Le savoir sous état de siège : Université, police et précarité au Sénégal
Par Moussa TOURÉ
Interprète-Traducteur, Spécialiste du Jargon Militaire
Ancien PCS de l’Amicale de la FLSH / Membre de PASTEF-Les Patriotes (Pikine)
L’enseignement supérieur sénégalais, conçu dès 1960 comme le moteur de l’ascension sociale et le berceau de l’élite de l’État-nation, traverse une zone de turbulences sans précédent. Soixante ans plus tard, l’institution est devenue le théâtre d’une crise structurelle où la précarité étudiante rencontre la répression sécuritaire. Le drame survenu en 2026, suite à des revendications liées aux bourses, n’est pas un accident : c’est le symptôme d’une faillite institutionnelle systémique.
La bourse : Un droit vital devenu facteur de vulnérabilité
Depuis 1962, l’État a instauré un système de bourses pour garantir l’égalité des chances, conformément à l’esprit de notre Constitution. Pourtant, ce qui devait être un levier d’émancipation est devenu, pour la majorité, l’unique cordon ombilical permettant la survie (alimentation, logement, soins).
Une chronologie de l’instabilité
Sous le poids de la massification et des ajustements structurels entamés dans les années 90, les retards de paiement sont passés de l’exception à la règle. Les crises de 1994, 2000, 2013, 2018, 2021 et celle, particulièrement aiguë, de 2024-2026, démontrent que la précarité est désormais une donnée structurelle de la condition étudiante au Sénégal.
Franchises universitaires : Un sanctuaire profané
L’autonomie académique repose sur un principe sacré : les franchises universitaires. Héritées de 1957 et consolidées par le souffle de Mai 68, elles garantissent l’inviolabilité de l’espace universitaire. Toute intervention des forces de l’ordre y est, en théorie, soumise à une autorisation exceptionnelle des autorités académiques.
Pourtant, l’histoire récente montre un mépris constant pour ce cadre normatif :
• Interventions musclées : Dakar, Saint-Louis, Bambey et Ziguinchor ont vu leurs campus investis par les forces de défense et de sécurité.
• Bilan tragique : Des affrontements qui se soldent systématiquement par des blessés graves et des pertes en vies humaines.

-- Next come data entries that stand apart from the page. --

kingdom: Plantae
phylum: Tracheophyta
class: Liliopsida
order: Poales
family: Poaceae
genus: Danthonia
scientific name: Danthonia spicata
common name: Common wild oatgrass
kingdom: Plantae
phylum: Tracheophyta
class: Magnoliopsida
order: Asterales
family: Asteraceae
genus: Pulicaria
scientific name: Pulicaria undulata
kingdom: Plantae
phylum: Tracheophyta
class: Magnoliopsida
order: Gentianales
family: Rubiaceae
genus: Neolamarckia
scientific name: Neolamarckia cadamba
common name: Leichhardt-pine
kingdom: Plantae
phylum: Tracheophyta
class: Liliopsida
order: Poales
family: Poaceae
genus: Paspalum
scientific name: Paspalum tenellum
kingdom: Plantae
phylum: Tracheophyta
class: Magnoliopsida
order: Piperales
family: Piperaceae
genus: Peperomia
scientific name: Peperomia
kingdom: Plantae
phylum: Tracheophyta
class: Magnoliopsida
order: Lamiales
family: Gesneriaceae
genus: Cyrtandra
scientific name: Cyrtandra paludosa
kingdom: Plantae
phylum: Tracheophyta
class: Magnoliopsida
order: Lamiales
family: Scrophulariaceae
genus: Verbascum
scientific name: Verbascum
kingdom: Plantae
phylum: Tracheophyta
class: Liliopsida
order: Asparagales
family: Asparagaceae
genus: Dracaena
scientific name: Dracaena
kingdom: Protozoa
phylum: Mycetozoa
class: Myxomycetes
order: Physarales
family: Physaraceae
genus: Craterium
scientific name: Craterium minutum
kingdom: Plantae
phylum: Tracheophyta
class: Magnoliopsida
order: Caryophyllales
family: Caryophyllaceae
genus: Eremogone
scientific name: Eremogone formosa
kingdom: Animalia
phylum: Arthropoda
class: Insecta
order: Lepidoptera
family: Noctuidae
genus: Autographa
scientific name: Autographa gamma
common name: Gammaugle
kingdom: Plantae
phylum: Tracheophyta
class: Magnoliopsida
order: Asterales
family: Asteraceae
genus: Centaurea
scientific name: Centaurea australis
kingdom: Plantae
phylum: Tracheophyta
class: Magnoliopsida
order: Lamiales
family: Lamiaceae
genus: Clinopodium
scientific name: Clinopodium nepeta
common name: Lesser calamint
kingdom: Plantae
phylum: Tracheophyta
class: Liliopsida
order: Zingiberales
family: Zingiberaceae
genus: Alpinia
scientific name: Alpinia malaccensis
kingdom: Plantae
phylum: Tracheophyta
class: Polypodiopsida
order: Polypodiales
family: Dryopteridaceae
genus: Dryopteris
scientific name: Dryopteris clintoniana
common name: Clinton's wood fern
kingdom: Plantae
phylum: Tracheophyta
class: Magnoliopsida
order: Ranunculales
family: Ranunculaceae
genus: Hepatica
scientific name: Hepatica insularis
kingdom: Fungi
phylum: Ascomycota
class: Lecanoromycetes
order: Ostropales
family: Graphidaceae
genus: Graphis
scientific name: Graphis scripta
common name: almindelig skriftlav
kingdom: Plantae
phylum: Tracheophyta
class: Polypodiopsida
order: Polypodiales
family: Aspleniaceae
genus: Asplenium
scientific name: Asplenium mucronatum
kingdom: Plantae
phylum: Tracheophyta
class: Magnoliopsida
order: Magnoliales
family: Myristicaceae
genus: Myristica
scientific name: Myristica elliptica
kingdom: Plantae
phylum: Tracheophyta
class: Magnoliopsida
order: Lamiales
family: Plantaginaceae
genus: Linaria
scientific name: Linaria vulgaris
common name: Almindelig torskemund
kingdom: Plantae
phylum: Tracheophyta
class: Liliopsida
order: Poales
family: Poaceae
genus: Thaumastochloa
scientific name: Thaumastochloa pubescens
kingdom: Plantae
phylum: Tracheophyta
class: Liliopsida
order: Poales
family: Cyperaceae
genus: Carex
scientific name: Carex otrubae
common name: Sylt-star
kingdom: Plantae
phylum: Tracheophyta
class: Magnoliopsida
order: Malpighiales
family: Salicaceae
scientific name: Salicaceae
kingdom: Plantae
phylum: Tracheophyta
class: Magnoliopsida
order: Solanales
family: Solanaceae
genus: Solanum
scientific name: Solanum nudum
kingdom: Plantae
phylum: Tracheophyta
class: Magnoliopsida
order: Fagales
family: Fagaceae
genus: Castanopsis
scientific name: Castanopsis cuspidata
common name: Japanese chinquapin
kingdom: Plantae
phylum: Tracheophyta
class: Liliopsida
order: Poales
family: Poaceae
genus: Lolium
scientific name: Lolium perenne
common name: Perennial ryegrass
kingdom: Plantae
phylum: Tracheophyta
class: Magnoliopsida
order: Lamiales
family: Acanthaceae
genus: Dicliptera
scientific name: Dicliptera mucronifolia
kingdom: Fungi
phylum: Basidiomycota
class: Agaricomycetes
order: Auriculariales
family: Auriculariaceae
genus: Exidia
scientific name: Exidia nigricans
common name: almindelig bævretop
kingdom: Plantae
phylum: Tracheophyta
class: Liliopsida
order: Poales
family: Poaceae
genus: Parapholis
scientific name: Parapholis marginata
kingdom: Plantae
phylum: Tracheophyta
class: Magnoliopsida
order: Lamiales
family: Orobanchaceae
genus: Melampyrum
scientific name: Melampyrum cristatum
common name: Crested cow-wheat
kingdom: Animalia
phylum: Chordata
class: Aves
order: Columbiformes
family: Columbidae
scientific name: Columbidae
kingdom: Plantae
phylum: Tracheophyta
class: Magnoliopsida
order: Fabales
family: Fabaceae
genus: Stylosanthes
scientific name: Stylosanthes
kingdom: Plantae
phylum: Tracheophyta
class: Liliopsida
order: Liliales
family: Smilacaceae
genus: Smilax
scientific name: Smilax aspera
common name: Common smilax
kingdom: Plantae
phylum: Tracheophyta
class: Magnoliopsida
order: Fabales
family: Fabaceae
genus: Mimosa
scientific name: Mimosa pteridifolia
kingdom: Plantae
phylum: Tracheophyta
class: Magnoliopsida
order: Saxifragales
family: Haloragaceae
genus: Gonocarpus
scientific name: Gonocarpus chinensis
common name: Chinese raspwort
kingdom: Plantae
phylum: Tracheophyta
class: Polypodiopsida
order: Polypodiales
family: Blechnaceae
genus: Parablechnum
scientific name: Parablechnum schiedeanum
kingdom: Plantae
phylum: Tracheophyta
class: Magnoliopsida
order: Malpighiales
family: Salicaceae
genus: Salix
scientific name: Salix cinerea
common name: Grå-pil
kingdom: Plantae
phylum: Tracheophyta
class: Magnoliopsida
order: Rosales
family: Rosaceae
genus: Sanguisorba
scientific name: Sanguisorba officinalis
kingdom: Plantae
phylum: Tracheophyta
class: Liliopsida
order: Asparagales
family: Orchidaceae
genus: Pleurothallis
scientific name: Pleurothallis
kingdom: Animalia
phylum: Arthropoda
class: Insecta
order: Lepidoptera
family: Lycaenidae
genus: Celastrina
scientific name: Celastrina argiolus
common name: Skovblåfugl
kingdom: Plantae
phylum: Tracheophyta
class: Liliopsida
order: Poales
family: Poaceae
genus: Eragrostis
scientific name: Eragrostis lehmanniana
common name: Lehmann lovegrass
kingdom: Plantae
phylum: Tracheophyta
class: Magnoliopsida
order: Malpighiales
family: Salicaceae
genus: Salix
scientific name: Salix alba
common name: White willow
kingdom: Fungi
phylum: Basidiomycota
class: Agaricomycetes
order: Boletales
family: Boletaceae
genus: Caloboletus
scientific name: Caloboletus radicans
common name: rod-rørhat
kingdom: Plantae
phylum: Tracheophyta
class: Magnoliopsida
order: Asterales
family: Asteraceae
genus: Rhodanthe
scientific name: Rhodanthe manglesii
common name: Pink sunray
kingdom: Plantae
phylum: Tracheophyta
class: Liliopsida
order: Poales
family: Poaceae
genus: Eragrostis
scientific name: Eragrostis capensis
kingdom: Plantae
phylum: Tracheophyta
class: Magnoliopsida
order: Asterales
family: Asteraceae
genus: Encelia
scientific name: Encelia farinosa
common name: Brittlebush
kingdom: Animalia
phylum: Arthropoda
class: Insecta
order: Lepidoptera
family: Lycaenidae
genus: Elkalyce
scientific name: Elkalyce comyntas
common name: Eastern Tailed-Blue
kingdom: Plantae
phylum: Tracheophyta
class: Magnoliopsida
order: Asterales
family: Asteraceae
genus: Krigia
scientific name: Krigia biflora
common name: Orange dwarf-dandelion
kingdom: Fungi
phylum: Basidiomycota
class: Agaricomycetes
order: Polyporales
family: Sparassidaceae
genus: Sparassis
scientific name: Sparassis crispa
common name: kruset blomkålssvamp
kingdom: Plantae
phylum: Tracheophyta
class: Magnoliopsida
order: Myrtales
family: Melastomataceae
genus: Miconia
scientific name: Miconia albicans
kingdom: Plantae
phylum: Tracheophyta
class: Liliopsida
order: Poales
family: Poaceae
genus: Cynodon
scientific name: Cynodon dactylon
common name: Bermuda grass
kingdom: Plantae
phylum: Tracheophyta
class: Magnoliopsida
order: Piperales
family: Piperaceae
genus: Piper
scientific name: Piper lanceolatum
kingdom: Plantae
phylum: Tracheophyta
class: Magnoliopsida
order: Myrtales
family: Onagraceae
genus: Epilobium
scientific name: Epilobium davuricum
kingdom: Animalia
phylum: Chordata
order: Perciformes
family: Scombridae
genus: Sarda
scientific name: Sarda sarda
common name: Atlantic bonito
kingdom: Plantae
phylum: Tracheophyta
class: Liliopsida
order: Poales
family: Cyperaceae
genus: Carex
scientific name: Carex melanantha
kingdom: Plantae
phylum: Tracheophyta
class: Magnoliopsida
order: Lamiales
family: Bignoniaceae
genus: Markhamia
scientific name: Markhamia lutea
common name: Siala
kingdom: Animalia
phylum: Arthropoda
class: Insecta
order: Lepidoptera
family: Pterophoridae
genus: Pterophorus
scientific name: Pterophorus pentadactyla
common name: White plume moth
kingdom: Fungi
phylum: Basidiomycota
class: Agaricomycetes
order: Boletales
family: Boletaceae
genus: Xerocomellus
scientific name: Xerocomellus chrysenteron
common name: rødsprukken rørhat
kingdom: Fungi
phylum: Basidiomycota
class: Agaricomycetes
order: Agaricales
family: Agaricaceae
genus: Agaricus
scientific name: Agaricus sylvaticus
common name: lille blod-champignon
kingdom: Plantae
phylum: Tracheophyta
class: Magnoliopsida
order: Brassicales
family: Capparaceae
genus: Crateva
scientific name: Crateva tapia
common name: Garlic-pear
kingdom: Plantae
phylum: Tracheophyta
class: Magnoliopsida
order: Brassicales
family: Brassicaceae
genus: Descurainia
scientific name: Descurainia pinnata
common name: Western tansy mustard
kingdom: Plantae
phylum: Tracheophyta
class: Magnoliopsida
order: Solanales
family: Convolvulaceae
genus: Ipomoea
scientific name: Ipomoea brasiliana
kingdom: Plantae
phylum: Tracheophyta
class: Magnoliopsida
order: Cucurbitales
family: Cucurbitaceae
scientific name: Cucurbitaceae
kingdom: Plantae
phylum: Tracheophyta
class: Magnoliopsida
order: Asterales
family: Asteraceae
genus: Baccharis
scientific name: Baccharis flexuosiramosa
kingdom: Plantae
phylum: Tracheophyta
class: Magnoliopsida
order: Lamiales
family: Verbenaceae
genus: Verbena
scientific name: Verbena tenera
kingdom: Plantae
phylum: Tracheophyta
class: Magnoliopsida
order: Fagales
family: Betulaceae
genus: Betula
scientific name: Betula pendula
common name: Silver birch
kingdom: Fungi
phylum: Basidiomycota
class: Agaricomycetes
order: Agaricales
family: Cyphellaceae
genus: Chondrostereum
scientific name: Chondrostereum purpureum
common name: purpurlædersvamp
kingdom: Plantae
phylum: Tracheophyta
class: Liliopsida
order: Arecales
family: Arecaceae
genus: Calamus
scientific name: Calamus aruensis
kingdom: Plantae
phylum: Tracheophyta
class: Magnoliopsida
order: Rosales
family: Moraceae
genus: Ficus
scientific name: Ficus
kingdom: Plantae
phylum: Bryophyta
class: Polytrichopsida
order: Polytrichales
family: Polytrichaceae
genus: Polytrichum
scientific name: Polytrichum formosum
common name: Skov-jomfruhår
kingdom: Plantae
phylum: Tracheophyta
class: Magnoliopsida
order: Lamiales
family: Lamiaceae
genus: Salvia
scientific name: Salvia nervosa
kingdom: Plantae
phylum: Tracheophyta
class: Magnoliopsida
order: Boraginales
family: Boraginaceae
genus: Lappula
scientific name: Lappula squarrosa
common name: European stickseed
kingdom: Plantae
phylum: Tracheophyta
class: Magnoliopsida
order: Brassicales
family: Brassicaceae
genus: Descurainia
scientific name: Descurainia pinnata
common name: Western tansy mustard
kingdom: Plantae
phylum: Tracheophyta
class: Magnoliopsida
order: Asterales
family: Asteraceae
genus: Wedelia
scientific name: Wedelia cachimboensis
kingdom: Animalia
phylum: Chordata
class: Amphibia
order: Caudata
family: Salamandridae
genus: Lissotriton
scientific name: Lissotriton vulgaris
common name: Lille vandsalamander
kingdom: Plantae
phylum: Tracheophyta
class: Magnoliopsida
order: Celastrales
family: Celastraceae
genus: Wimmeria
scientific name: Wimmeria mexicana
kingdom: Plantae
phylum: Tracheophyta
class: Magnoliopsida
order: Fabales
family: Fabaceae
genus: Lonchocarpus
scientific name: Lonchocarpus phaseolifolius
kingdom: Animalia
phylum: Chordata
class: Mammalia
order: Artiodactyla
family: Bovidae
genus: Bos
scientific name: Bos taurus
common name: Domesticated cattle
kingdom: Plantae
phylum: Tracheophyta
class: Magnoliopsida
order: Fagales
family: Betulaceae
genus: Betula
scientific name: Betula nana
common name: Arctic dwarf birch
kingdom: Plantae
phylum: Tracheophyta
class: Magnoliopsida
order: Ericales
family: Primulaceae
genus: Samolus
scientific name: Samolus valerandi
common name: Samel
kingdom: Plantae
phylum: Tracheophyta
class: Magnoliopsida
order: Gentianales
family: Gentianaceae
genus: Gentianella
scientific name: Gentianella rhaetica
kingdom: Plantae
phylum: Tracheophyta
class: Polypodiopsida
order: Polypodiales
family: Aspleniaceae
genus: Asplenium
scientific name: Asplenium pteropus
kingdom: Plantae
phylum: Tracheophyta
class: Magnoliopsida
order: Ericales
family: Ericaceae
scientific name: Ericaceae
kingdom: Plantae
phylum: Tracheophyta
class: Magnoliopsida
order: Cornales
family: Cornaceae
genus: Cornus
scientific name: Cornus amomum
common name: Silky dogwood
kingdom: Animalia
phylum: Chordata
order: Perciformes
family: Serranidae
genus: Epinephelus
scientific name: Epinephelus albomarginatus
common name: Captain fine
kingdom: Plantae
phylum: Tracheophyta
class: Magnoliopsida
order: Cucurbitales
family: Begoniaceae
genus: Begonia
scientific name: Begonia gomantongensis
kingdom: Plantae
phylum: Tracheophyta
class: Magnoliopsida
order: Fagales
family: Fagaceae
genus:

La dérive sécuritaire face au droit international
Le recours à la force dans l’espace universitaire pose une question de légitimité républicaine. Les bavures policières de ces deux dernières décennies ont creusé un fossé entre la jeunesse et l’institution policière.
Pourtant, le cadre légal est clair :
1. Niveau International : Les principes de l’ONU (1990) imposent la légalité, la nécessité et la proportionnalité.
2. Niveau Régional : La Charte africaine des droits de l’homme (ratifiée par le Sénégal en 1981) sanctuarise le droit à la vie.
L’usage de moyens létaux face à des étudiants non armés dans un espace clos est une violation flagrante de ces engagements.
L’impératif de rupture : Une attente politique majeure
Le Sénégal a traversé, entre 2010 et 2023, une période de gouvernance privilégiant la réponse sécuritaire aux demandes sociales. Le changement de régime récent a suscité un immense espoir de rupture démocratique.
« Toute reproduction des pratiques répressives du passé constituerait une incohérence politique majeure et une faute morale à l’égard de la jeunesse universitaire. »
Conclusion : Pour un retour au sanctuaire du savoir
La persistance des arriérés de bourses et la violation des franchises traduisent une triple défaillance : sociale, juridique et éthique. Pour que l’université sénégalaise redevienne un lieu de débat et d’intellect, l’État doit impérativement :
• Régler définitivement la question du paiement des bourses.
• Garantir le retrait effectif des forces de l’ordre des campus.
L’étudiant ne doit plus risquer sa vie pour réclamer un droit fondamental.